The court found that no reasonable council could have come to the same conclusions as Southwark Council did, and that Milton and his family should not be prepared to move far from their community in order to find decent housing: "The family attends his Church regularly, and they are very dependant on the Church for friendship and support. There is a large Latin American community in the Elephant and Castle area of Southwark […] which has provided support and contacts for the Claimant.
"Both the Claimant and his wife were only able to find work because of word-of-mouth recommendations within the local community. The children’s schools were in Southwark, and the Claimant’s wife mainly worked in the Elephant and Castle. It is therefore understandable that the Claimant and his family wish to remain in Southwark."
Responding to the court ruling in his favour, Milton said: "I had to move to this flat. When we looked at other places the agencies asked us for many months' rent in advance. I couldn’t rent a bigger place because it was too expensive. Southwark have constantly disbelieved me and my wife and tried to make us feel as though we were in the wrong.
"We feel so relieved that the judge has understood the situation we were in and has agreed that the council has broken the law in denying us housing. I hope that this can bring an end to the overcrowding we have faced for over five years."
Milton and his family are members of Housing Action Southwark and Lambeth (HASL), a housing group which campaigns collectively for decent housing in the two boroughs. He was represented at the High Court by the Public Interest Law Centre and Jamie Burton QC and Caragh Nimmo of Doughty Street Chambers.
Elizabeth Wyatt of HASL said: "We are overjoyed for Milton and his family. This is yet another victory won by some of Southwark's most vulnerable private renters against a Labour council who have been set on blaming the victims of the housing crisis.

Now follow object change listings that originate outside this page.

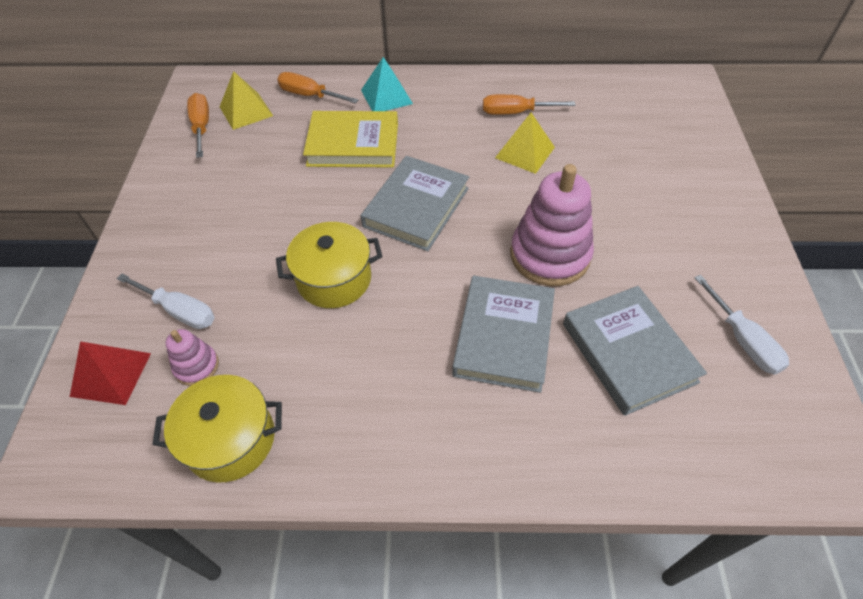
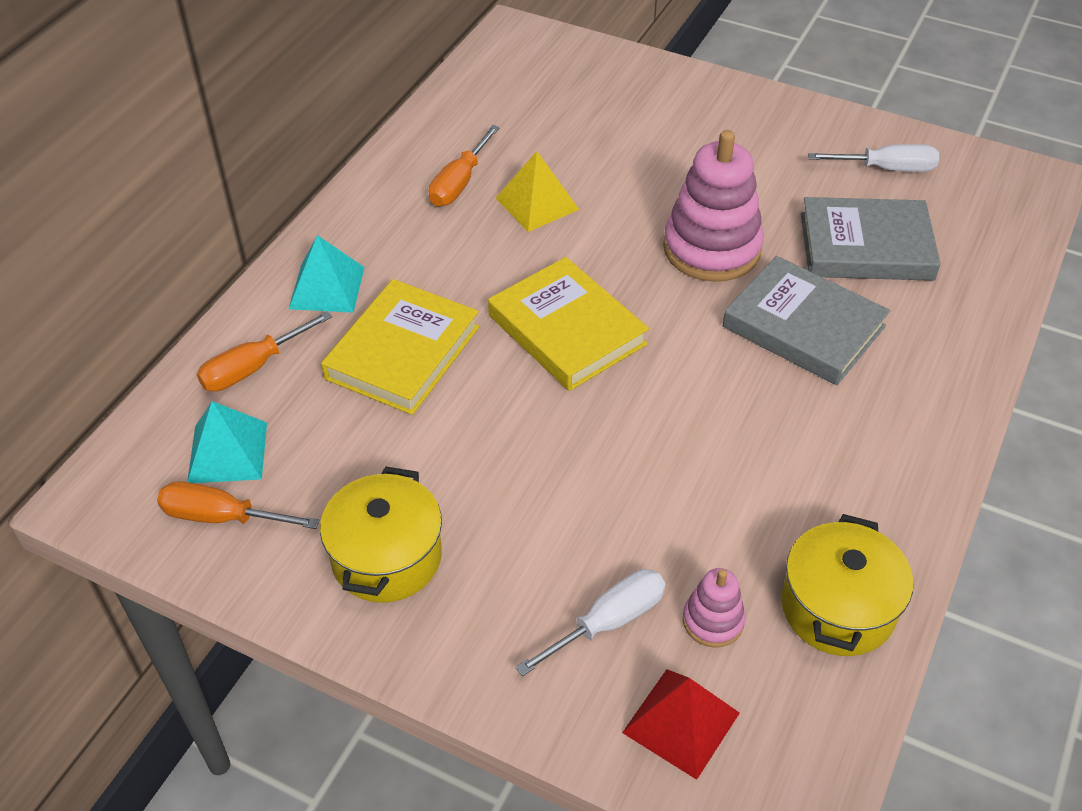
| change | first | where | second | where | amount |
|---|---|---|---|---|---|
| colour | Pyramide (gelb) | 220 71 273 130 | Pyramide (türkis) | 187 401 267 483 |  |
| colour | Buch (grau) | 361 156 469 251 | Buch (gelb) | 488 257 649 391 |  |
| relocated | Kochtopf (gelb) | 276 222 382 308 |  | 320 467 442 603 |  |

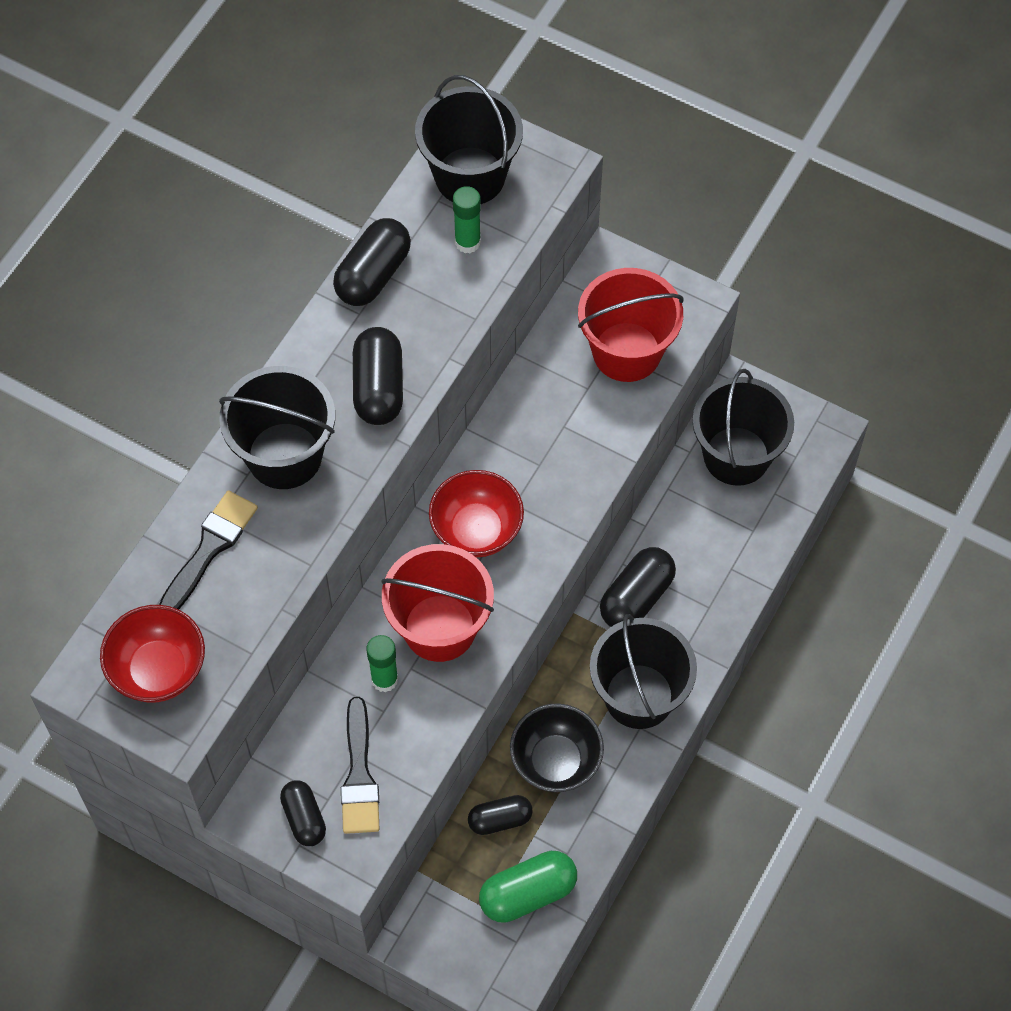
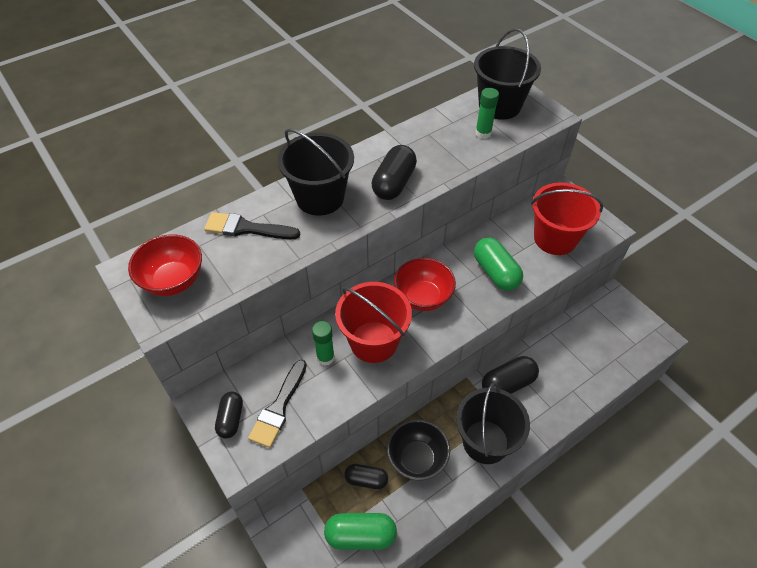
| change | first | where | second | where | amount |
|---|---|---|---|---|---|
| missing | Kapsel (schwarz) | 333 218 411 306 |  |  |  |
| missing | Eimer (schwarz) | 692 369 794 486 |  |  |  |
| spun | Pinsel (schwarz) | 159 490 258 609 |  | 204 212 300 239 | 135 degrees counterclockwise |
| appeared |  |  | Kapsel (grün) | 474 238 523 291 |  |

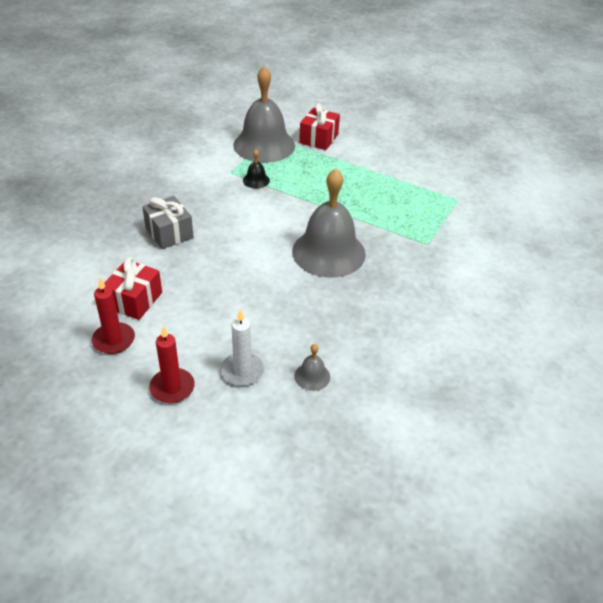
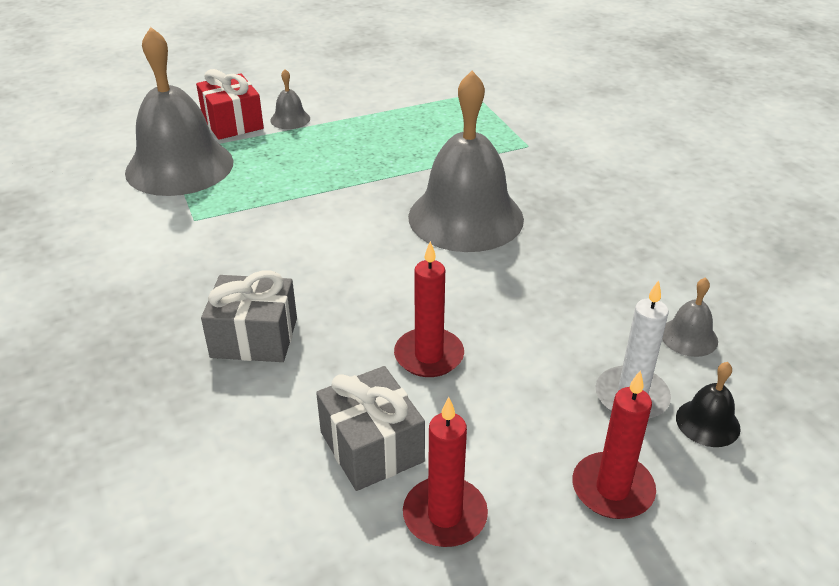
| change | first | where | second | where | amount |
|---|---|---|---|---|---|
| relocated | Glocke (schwarz) | 243 149 270 188 |  | 676 362 741 447 |  |
| colour | Geschenk (rot) | 104 257 162 320 | Geschenk (grau) | 316 366 425 491 |  |
| appeared |  |  | Glocke (grau) | 270 69 310 129 |  |
| appeared |  |  | Kerze (rot) | 394 241 464 377 |  |

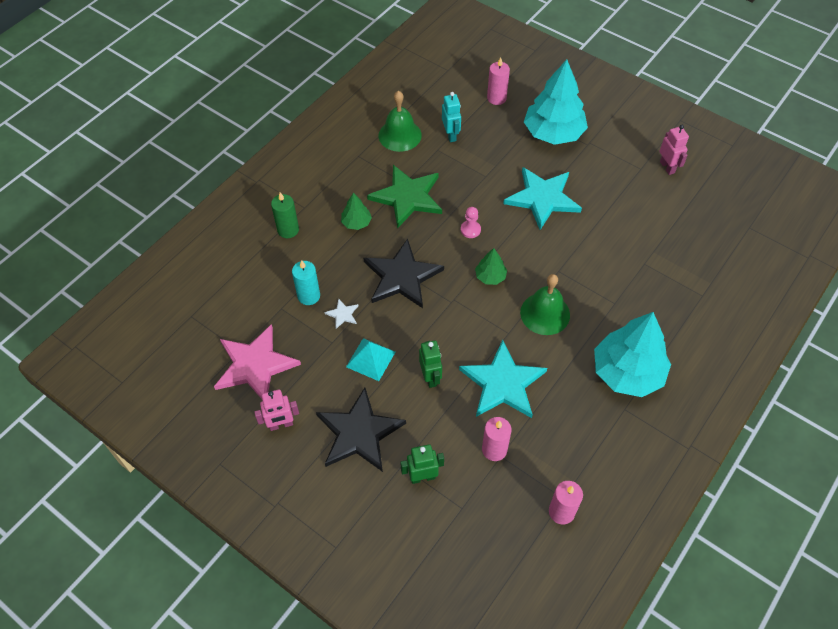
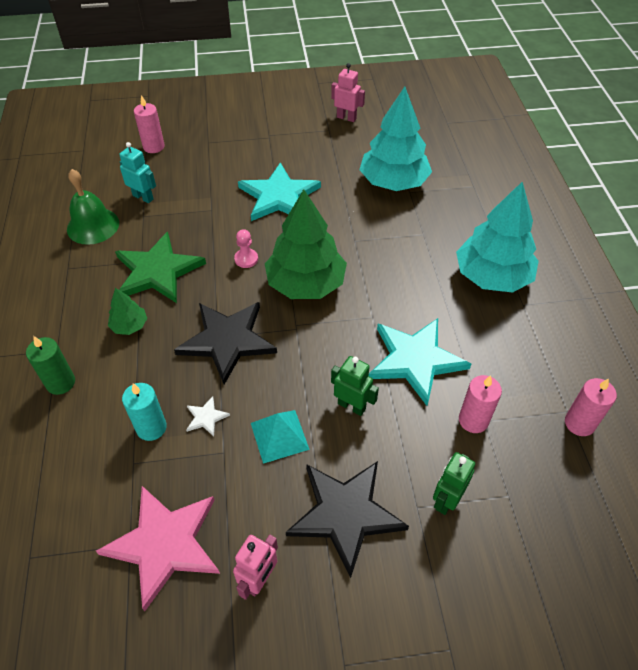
| change | first | where | second | where | amount |
|---|---|---|---|---|---|
| relocated | Baum (türkis) | 524 59 588 145 |  | 359 87 432 191 |  |
| size | Baum (grün) | 475 248 507 285 |  | 265 189 347 299 | x2.19 |
| missing | Glocke (grün) | 520 274 570 335 |  |  |  |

"For over four years, Southwark Council have subjected the family to disgusting treatment - asking them why they need to live in Southwark, telling them to live in other areas of the country and telling Milton that he should have left his family on another continent instead of reuniting with them. All this time, the family were suffering in unimaginable housing conditions."
Sam Tippet from the Public Interest Law Centre said: "We can only hope that after five years of indefensible gatekeeping, this judgment will finally allow Milton and his family access to affordable and suitably sized long-term housing. However, the root cause of our client’s problem is the extreme shortage of suitable council housing. In Southwark there are over 16,000 people on the housing register.
"The chronic underfunding of adequate housing for people on low incomes is a political failing at a local and national level. In London in particular, this issue disproportionately affects migrant communities and people of colour. Only a commitment to building more council housing will prevent more families being pushed into the intolerable situation that our client has had to endure. There is also an urgent need to introduce rent controls to ensure private tenants can afford a decent home."
Councillor Darren Merrill, cabinet member for council homes and homelessness at Southwark Council, said: "The judge ruled that the council was wrong to assess the family as deliberately overcrowding themselves. We respect the decision of the court and we are carefully reviewing the judgement.
'We should not have described them as deliberately overcrowded, and we are sorry we got this wrong. We’re continuing to work with the family to provide them with support, to ensure their housing needs will be met."